◆ Brief:
Please report how many lines of the records below contain the string "imprint", giving only the number.
<<<<
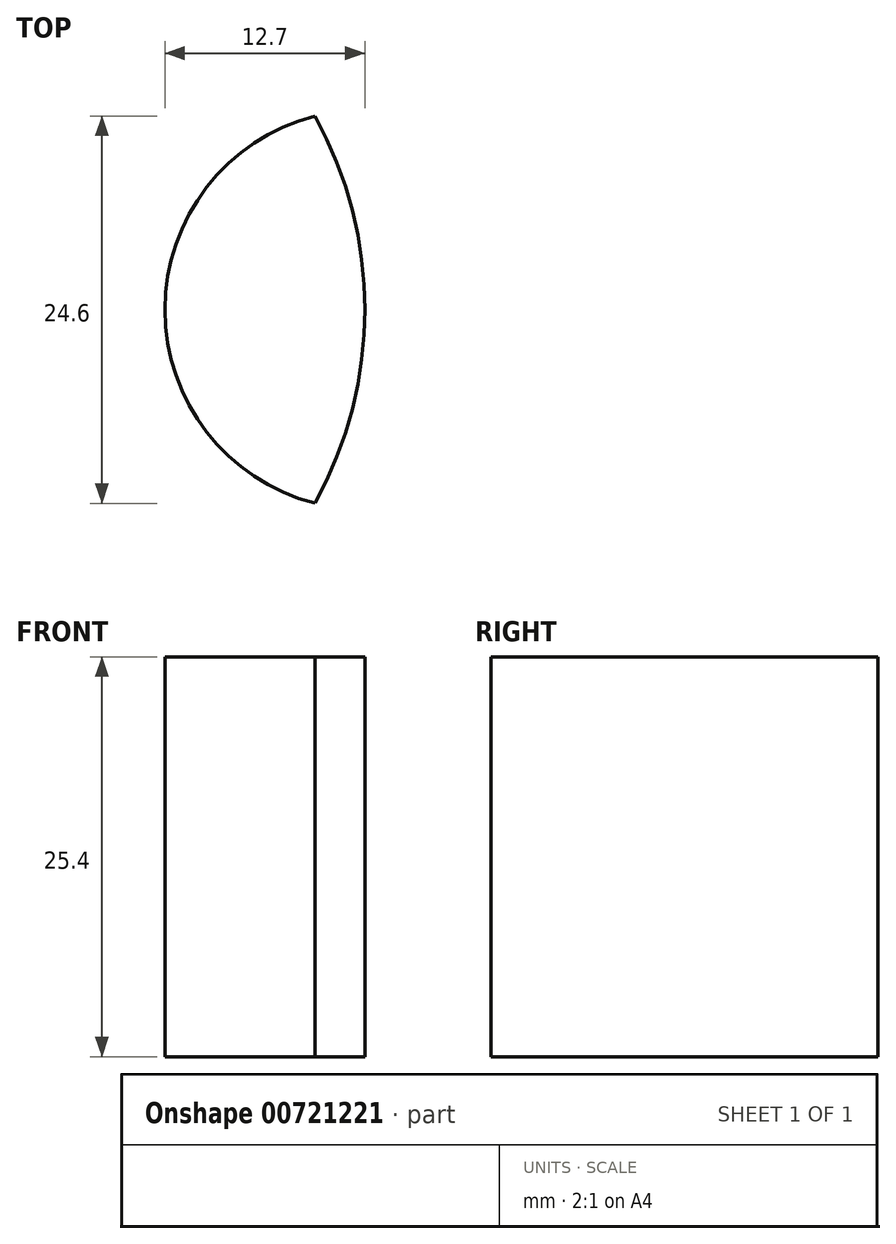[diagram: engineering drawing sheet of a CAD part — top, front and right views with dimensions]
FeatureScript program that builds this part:
annotation { "Feature Type Name" : "Feature", "Feature Type Description" : "" }
export const myFeature = defineFeature(function(context is Context, id is Id, definition is map)
    precondition{}
    {
        {
            var Q0;
            Q0=qCreatedBy(makeId("Top.planeOp"),FACE);
            var sketch = newSketch(context, id + "F0", { "sketchPlane" : qUnion([Q0])});
            skCircle(sketch, "E0", {"center": v(0, 0) * mm, "radius": 25.4 * mm});
            skCircle(sketch, "E1", {"center": v(25.4, 0) * mm, "radius": 12.7 * mm});
            skSolve(sketch);
        }
        {
            var Q0;
            {var subQ0=sQuery(id+"F0.wireOp",EDGE,"E1");var subQ1=sQuery(id+"F0.wireOp",EDGE,"E0");var subQ2=makeQuery(id+"F0.imprint","INTERSECT",VERTEX,{"disambiguationData":[OD(0.0)],"derivedFrom":[subQ1,subQ0]});Q0=makeQuery(id+"F0.imprint","IMPRINT",FACE,{"disambiguationData":[TD([[makeQuery(id+"F0.imprint","IMPRINT",EDGE,{"disambiguationData":[TD([[subQ2,1.0]])],"derivedFrom":subQ1}),1.0]])]});}
            var Q1;
            {var subQ0=sQuery(id+"F0.wireOp",EDGE,"E1");var subQ1=sQuery(id+"F0.wireOp",EDGE,"E0");var subQ2=makeQuery(id+"F0.imprint","INTERSECT",VERTEX,{"disambiguationData":[OD(0.0)],"derivedFrom":[subQ1,subQ0]});Q1=makeQuery(id+"F0.imprint","IMPRINT",FACE,{"disambiguationData":[TD([[makeQuery(id+"F0.imprint","IMPRINT",EDGE,{"disambiguationData":[TD([[subQ2,-1.0]])],"derivedFrom":subQ1}),1.0]])]});}
            extrude(context, id + "F1", {"entities" : qUnion([Q0, Q1]), "depth" : 25.4 * mm, "offsetDistance" : 25.4 * mm});
        }
        {
            var Q0;
            {var subQ0=sQuery(id+"F0.wireOp",EDGE,"E1");var subQ1=sQuery(id+"F0.wireOp",EDGE,"E0");var subQ2=makeQuery(id+"F0.imprint","INTERSECT",VERTEX,{"disambiguationData":[OD(0.0)],"derivedFrom":[subQ1,subQ0]});Q0=makeQuery(id+"F0.imprint","IMPRINT",FACE,{"disambiguationData":[TD([[makeQuery(id+"F0.imprint","IMPRINT",EDGE,{"disambiguationData":[TD([[subQ2,-1.0]])],"derivedFrom":subQ1}),-1.0]])]});}
            var Q1;
            {var subQ0=sQuery(id+"F0.wireOp",EDGE,"E1");var subQ1=sQuery(id+"F0.wireOp",EDGE,"E0");var subQ2=makeQuery(id+"F0.imprint","INTERSECT",VERTEX,{"disambiguationData":[OD(0.0)],"derivedFrom":[subQ1,subQ0]});Q1=makeQuery(id+"F0.imprint","IMPRINT",FACE,{"disambiguationData":[TD([[makeQuery(id+"F0.imprint","IMPRINT",EDGE,{"disambiguationData":[TD([[subQ2,-1.0]])],"derivedFrom":subQ1}),1.0]])]});}
            extrude(context, id + "F2", {"entities" : qUnion([Q0, Q1]), "depth" : 25.4 * mm, "offsetDistance" : 25.4 * mm});
        }
        {
            var Q0;
            Q0=makeQuery(id+"F2.opExtrude","SWEPT_BODY",BODY,{"disambiguationData":[OSD([sQuery(id+"F0.wireOp",EDGE,"E1")])]});
            var Q1;
            Q1=makeQuery(id+"F1.opExtrude","SWEPT_BODY",BODY,{"disambiguationData":[OSD([sQuery(id+"F0.wireOp",EDGE,"E0")])]});
            var Q2;
            Q2=makeQuery(id+"F1.opExtrude","SWEPT_BODY",BODY,{"disambiguationData":[OSD([sQuery(id+"F0.wireOp",EDGE,"E0")])]});
            booleanBodies(context, id + "F3", {"operationType" : BooleanOperationType.INTERSECTION, "tools" : qUnion([Q0, Q1]), "targets" : qUnion([Q2])});
        }
    });
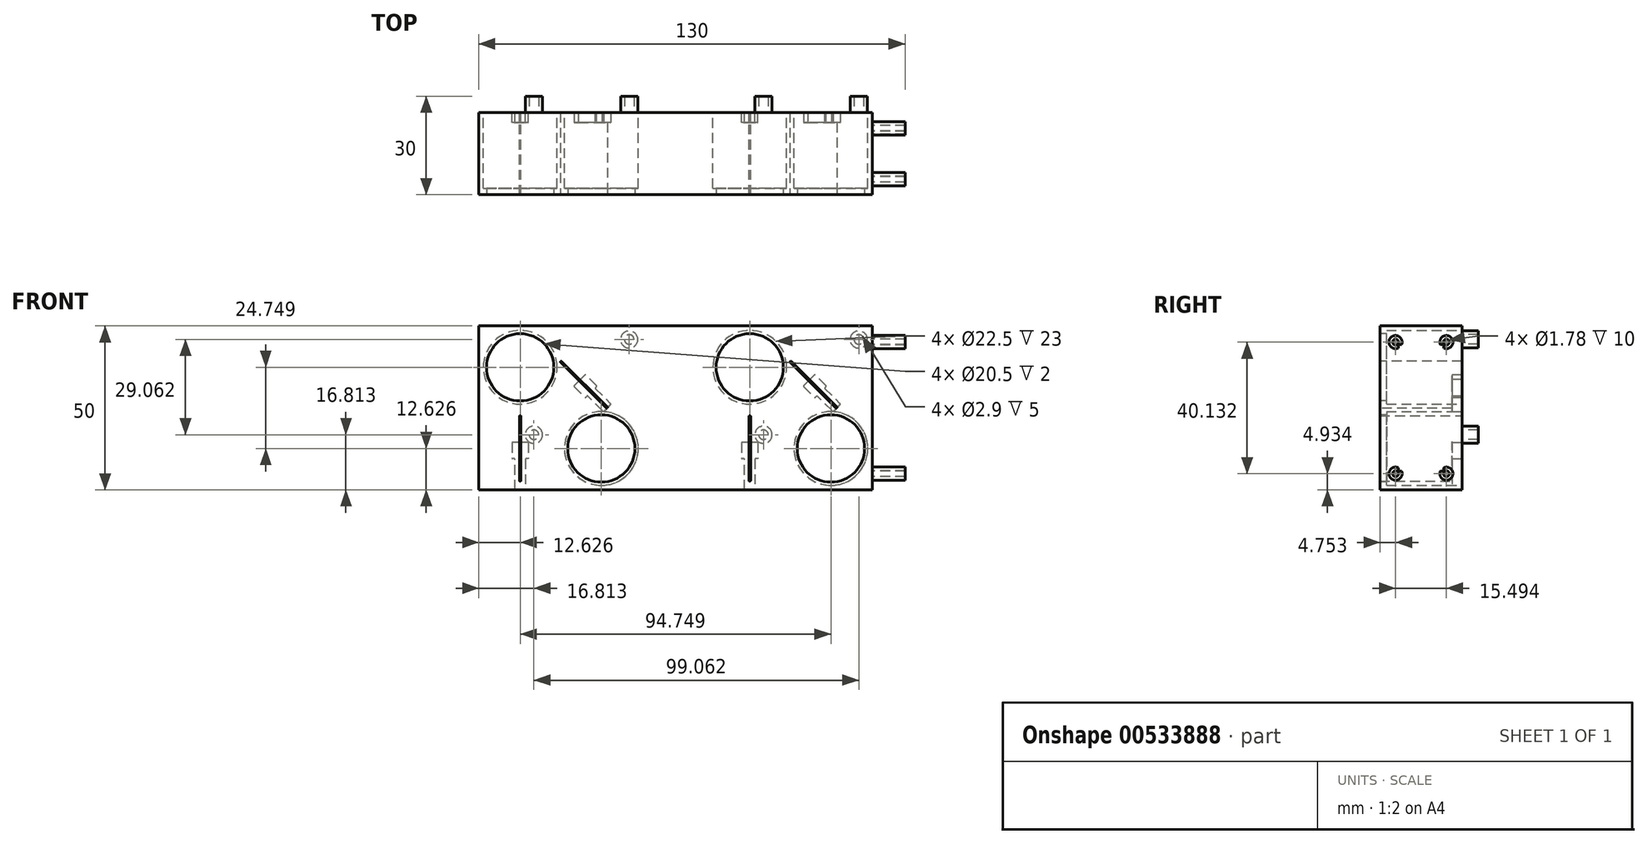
>>>>
◆ Correct result:
4